Mr. Berrios estimates that over the last decade the computerized CO screening program has saved his agency a minimum of 90% staff time on project level CO analysis. At the same time, the screening program has enabled the Department staff to concentrate and spend more time on tackling cases/scenarios that failed the screening test. He praised the FHWA-FL Division and FHWA Resource Center for their, "...continuous support, assistance, and leadership role in the development of the screening program."
Mr. Berrios also noted that, "The FDOT and FHWA work together as one team. We trust each other."
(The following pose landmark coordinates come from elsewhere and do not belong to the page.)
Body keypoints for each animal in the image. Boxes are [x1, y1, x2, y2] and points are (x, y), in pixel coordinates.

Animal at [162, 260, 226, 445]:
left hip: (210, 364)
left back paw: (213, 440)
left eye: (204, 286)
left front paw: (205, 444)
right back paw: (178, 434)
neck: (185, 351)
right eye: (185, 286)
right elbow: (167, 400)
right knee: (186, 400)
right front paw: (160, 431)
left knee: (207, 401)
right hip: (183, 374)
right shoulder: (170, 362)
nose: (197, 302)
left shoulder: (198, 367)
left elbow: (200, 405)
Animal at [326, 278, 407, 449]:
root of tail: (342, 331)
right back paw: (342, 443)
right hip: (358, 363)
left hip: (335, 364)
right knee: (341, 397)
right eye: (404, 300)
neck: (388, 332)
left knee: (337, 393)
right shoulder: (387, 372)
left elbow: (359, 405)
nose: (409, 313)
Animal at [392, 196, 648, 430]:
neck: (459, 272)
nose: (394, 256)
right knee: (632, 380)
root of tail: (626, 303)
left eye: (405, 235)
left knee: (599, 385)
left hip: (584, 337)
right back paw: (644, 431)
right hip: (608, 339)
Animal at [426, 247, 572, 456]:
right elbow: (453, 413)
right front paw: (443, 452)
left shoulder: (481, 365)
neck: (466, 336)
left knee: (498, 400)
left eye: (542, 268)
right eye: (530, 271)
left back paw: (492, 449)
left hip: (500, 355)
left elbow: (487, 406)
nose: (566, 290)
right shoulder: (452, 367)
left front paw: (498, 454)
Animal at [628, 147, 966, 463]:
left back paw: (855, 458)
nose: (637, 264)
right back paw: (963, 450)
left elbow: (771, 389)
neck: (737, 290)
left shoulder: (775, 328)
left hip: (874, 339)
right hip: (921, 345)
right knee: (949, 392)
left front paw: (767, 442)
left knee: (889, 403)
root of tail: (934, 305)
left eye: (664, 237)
"We want to work with the state DOT to deliver the Federal Aid program in the most efficient way. The development of the Florida CO Screening Program is one example of our Environmental Stewardship. I encourage all Divisions to work with their state partners to develop the tool"
Mr. George Hadley,
FHWA-FL Division's Environmental Program Manager
For more information, contact:
Environmental Programs Administrator
Florida Department of Transportation
605 Suwanee Street, M.S. 37
Tallahassee, FL 32399
Phone: (850) 410-5894
Fax: (850) 410-5808
Dr. Tianjia Tang, PE
FHWA Resource Center
10 South Howard Street, Suite 4000
Baltimore, MD 21201
Phone: (410) 962-2177
Fax: (410) 962-3655
The Florida CO Screening Program has been developed and updated by researchers from the University of Central Florida and funded by the FDOT. The current program is based on MOBILE6 and CAL3QHC and uses the most conservative (worst-case scenario) assumptions. Major steps involved in the use of the program are illustrated below:
1: Start Screen
2: Project and Analyst Information
3: Air Basin/Location Data
5: Receptor Information
6: Once step 5 is finished, by pressing the Run button, the program will trigger the modeling through both MOBILE6 and CAL3QHC. Final results are created in an easy understandable table.